Plein tarif : 7 € (gratuit le premier dimanche du mois)
Tél. 01 30 73 90 77
www.ville-pontoise.fr/le-musee-camille-pissarro


Visuels :

 Camille Pissarro, Péniche sur la Seine aux environs de La Roche-Guyon. Huile sur toile, 1863-1864, musée d’art et d’histoire Pissarro-Pontoise.

 Camille Pissarro, La Diligence, route d’Ennery, dans le quartier de l’Hermitage, Pontoise. Huile sur toile, 1877. Prêt exceptionnel du musée d’Orsay. Photo : L’Agora des Arts.

 Camille Pissarro, Un coin du jardin de l’Hermitage, Pontoise. Huile sur toile, 1877. Prêt exceptionnel du musée d’Orsay. Photo : L’Agora des Arts.

 Pissarro Camille, La Sente du Chou, huile sur toile, 1878, ancienne collection de Camille Pissarro, exposé chez Paul Durand-Ruel en 1892, vendu en 1928 par la descendance du peintre, musée de la Chartreuse, Douai.

 Guillaumin, Cézanne et Pissarro à Pontoise, vers 1872 (de gauche à droite). Archives du musée d’art et d’histoire Pissarro-Pontoise.

 Félix Pissarro dit « Jean Roch », Promenade à Kew gardens (Femme et sa fille se promenant dans un parc), 1896-1897, musée d’art et d’histoire Pissarro-Pontoise.

 Edouard Béliard, Le Quai du Pothuis, 1875, Musée intercommunal d’Etampes.

 Gustave Caillebotte, Argenteuil, 1888. Huile sur toile, collection du Conseil départemental du Val d’Oise.

 Ludovic Piette, Un coin du Jardin des Mathurins chez Maria Deraismes à Pontoise, gouache sur carton, 1874, collection privée.

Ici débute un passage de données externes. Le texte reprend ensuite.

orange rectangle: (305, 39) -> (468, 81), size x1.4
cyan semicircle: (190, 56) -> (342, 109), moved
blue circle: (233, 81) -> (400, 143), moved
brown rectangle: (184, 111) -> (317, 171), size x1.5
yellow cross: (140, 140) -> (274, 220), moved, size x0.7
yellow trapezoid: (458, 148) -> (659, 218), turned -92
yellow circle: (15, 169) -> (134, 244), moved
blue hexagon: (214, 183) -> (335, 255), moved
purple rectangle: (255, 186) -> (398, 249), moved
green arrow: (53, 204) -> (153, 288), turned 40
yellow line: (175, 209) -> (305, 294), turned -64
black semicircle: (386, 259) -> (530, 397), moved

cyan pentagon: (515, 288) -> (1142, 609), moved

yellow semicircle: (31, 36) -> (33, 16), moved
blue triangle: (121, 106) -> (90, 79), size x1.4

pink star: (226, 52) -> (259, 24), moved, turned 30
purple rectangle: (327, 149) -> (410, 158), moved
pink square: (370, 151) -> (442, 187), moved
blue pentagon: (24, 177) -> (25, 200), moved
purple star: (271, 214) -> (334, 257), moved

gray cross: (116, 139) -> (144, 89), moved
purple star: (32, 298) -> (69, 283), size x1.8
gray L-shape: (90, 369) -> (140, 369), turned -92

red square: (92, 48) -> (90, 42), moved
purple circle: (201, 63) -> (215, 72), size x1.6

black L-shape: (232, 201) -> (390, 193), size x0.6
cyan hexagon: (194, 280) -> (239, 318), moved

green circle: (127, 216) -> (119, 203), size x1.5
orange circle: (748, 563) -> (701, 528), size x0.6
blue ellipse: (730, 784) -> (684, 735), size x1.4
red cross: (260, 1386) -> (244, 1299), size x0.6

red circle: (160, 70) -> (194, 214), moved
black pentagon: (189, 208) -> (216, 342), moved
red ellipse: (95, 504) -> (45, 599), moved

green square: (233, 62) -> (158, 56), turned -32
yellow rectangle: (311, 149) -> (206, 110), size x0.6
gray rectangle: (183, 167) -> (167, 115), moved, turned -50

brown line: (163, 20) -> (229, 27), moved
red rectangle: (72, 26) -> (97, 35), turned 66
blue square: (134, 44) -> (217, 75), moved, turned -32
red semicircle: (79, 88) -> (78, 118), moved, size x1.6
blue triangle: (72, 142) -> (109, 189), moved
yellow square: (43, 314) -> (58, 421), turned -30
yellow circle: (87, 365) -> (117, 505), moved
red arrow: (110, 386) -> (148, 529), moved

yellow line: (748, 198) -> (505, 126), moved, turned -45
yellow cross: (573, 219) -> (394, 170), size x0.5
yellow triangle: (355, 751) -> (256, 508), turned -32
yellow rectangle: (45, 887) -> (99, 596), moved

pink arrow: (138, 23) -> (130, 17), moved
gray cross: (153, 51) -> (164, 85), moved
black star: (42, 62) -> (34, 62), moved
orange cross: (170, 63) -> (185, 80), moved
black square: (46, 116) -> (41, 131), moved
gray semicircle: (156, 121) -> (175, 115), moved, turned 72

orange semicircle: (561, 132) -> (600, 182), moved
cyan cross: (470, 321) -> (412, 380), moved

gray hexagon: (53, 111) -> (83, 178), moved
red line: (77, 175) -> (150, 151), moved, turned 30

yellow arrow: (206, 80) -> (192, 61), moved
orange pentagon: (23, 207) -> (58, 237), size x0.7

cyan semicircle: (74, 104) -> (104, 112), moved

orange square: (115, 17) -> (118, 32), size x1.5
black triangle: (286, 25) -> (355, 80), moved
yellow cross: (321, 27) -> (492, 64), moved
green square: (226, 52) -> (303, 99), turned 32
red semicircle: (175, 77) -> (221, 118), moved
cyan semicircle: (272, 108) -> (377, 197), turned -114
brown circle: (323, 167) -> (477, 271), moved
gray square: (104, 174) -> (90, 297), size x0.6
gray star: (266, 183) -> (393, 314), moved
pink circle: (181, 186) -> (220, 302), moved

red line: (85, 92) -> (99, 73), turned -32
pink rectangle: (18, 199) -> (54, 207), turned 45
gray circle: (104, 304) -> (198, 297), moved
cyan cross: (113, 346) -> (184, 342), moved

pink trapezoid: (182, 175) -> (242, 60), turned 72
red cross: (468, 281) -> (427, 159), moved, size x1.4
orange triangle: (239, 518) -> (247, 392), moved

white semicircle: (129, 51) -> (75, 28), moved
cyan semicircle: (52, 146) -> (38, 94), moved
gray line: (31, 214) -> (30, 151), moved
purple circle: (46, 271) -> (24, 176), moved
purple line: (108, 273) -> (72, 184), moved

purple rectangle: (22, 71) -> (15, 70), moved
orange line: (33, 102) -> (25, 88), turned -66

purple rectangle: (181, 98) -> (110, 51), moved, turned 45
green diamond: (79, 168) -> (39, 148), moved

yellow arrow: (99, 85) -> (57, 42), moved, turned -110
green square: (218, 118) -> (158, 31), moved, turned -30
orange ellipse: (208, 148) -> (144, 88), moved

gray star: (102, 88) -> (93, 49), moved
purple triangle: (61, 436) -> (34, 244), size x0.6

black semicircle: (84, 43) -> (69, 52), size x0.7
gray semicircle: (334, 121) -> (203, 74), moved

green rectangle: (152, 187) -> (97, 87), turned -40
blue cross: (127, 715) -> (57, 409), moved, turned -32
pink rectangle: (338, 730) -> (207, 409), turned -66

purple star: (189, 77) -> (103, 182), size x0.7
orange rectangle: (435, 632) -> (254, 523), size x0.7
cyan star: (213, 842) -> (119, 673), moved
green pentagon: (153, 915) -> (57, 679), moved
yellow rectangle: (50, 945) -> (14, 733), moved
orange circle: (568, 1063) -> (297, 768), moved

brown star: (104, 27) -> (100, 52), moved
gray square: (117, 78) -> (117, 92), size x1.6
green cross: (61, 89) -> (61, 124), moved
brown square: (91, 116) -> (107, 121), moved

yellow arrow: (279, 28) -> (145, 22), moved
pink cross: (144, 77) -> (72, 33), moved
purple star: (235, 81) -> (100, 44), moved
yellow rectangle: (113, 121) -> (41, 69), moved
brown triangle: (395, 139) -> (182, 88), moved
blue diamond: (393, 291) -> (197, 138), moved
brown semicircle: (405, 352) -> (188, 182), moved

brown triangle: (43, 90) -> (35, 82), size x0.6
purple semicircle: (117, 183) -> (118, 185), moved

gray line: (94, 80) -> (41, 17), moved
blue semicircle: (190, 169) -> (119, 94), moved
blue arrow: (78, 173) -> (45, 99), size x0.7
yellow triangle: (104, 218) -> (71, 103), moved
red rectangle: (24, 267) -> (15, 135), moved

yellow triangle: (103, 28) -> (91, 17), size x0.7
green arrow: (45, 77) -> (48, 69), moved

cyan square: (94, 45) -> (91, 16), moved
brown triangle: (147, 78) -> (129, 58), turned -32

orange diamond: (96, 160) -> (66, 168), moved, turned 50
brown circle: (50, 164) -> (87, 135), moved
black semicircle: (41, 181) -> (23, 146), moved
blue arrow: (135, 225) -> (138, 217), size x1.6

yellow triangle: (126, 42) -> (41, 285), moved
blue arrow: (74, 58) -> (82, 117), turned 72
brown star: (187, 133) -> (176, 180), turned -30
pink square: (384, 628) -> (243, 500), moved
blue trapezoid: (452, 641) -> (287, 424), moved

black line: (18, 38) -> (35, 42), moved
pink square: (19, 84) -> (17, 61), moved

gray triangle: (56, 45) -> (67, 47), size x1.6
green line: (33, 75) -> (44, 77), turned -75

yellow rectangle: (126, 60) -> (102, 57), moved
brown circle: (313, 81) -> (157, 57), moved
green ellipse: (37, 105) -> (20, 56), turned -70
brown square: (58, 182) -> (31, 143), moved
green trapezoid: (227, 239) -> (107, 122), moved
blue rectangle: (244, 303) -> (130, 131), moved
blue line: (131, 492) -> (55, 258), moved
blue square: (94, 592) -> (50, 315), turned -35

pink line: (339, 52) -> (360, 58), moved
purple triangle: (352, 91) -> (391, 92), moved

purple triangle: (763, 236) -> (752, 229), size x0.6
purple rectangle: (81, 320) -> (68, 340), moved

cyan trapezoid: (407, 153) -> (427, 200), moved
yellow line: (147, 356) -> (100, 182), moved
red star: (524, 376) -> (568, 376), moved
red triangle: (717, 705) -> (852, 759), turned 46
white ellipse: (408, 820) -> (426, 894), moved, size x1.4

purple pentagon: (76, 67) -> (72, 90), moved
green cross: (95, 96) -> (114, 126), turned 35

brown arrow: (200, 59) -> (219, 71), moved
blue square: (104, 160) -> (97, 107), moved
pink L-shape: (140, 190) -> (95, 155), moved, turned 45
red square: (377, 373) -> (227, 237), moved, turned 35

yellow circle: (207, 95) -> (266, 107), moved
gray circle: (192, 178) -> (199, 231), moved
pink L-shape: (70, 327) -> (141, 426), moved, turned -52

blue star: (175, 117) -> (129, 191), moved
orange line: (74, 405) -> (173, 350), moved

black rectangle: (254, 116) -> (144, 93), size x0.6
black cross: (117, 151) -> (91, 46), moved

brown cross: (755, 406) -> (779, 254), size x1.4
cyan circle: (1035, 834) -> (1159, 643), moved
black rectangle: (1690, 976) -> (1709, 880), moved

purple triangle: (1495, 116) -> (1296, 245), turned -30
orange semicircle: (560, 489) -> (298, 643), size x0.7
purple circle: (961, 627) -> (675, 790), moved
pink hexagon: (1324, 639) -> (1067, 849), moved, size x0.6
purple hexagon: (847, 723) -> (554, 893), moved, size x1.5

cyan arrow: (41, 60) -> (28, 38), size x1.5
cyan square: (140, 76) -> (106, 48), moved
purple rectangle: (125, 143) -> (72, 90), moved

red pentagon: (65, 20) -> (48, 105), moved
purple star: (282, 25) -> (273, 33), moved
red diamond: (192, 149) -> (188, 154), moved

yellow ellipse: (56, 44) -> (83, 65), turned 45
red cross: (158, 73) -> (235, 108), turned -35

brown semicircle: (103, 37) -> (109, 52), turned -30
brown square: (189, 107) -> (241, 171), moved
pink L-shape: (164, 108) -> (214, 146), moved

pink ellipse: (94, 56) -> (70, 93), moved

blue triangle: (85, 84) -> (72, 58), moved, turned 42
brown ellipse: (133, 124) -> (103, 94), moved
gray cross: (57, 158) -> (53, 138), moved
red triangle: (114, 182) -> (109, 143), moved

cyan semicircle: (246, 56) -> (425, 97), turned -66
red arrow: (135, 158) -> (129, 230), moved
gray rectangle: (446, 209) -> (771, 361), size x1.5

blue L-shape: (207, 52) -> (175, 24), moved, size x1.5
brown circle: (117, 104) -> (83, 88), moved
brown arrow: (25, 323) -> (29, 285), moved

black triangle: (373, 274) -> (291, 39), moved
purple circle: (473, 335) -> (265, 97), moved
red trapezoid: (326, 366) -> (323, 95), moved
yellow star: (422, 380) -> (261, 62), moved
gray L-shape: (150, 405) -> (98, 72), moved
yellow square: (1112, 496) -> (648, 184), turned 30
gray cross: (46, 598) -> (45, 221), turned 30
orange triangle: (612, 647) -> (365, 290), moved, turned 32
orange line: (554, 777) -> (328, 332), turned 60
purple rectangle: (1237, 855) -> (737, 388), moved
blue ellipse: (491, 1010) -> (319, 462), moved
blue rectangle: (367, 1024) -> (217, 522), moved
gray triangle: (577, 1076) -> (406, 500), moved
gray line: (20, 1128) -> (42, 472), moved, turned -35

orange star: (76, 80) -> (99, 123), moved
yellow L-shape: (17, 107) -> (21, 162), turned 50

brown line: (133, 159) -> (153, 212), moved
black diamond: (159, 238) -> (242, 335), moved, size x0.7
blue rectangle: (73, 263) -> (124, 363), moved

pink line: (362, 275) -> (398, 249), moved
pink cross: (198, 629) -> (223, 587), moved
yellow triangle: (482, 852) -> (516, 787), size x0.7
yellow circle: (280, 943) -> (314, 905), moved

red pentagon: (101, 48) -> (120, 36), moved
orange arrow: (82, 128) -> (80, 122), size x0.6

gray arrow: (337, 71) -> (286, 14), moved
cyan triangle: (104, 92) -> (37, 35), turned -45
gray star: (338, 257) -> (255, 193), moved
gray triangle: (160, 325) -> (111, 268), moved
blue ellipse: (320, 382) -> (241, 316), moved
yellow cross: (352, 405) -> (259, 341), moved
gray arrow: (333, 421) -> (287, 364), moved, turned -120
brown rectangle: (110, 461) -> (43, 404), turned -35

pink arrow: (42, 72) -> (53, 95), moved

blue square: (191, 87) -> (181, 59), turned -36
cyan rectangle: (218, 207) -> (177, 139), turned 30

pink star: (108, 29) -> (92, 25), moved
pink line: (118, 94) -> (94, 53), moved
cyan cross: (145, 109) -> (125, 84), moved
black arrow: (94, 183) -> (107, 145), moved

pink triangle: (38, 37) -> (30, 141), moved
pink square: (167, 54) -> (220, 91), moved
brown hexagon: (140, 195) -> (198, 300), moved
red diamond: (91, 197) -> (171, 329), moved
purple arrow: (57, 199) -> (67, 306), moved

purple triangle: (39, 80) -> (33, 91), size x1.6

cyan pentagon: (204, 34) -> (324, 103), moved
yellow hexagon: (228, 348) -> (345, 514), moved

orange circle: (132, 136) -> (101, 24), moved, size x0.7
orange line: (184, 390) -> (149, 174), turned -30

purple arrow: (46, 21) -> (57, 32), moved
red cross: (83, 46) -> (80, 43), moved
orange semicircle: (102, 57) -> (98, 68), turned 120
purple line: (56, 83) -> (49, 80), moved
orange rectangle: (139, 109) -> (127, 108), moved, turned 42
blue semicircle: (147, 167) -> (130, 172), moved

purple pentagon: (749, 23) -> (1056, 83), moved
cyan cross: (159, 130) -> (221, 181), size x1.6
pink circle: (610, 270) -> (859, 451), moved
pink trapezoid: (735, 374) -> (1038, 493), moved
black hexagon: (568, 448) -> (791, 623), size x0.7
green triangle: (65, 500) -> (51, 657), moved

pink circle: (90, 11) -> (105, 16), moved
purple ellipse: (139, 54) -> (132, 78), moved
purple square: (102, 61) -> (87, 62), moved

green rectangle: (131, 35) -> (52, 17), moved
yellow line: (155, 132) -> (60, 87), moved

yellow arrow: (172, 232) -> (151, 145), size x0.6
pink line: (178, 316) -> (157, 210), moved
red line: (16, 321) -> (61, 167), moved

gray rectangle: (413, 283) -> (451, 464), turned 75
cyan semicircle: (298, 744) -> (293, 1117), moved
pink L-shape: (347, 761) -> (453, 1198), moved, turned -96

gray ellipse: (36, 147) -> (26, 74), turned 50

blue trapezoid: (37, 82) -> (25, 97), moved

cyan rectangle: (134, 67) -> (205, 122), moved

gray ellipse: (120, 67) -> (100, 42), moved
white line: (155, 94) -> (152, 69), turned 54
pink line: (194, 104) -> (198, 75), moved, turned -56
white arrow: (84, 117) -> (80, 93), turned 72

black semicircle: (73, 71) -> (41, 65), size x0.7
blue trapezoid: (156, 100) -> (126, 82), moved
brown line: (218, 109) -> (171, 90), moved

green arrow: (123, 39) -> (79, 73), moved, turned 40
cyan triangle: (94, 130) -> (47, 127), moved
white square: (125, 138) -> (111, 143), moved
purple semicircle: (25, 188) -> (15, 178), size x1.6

(*) Dans un essai clairvoyant écrit dans le catalogue de l’exposition « Camille Pissarro et les peintres de la vallée de l’Oise » (2003-2004), Christophe Duvivier, ancien directeur des musées de Pontoise, justifiait ainsi l’attirance de Pissarro vis-à-vis de Pontoise jusqu’à y vivre pendant dix ans : « Outre la neutralité du site, ce choix répond à une série de questions d’ordres matériel, esthétique et humain. Les paramètres matériels se trouvent satisfaits par la proximité de Paris et l’existence du chemin de fer. La dimension esthétique repose sur la diversité des paysages : fluviaux avec les rives de l’Oise qui rappellent aussi bien la Marne que la Seine ; ruraux avec la présence de fermes et de petites exploitations maraîchères dans les faubourgs ; urbains avec les attributs et les animations d’une petite capitale provinciale, les églises, les marchés, les foires et les fêtes ; enfin industriels avec la présence de quelques usines. Surtout, ces divers univers qui se trouvaient imbriqués dans un paysage relativement peu étendu et néanmoins typique de l’Île-de-France, convenaient à la vision réaliste de Pissarro. » (p.55).

(**) Les cinq fils de Pissarro devinrent peintres : Lucien (1863-1944), Georges (1871-1961), Félix (1874-1897), Ludovic-Rodolphe (1878-1952) et Paul-Émile (1884-1972).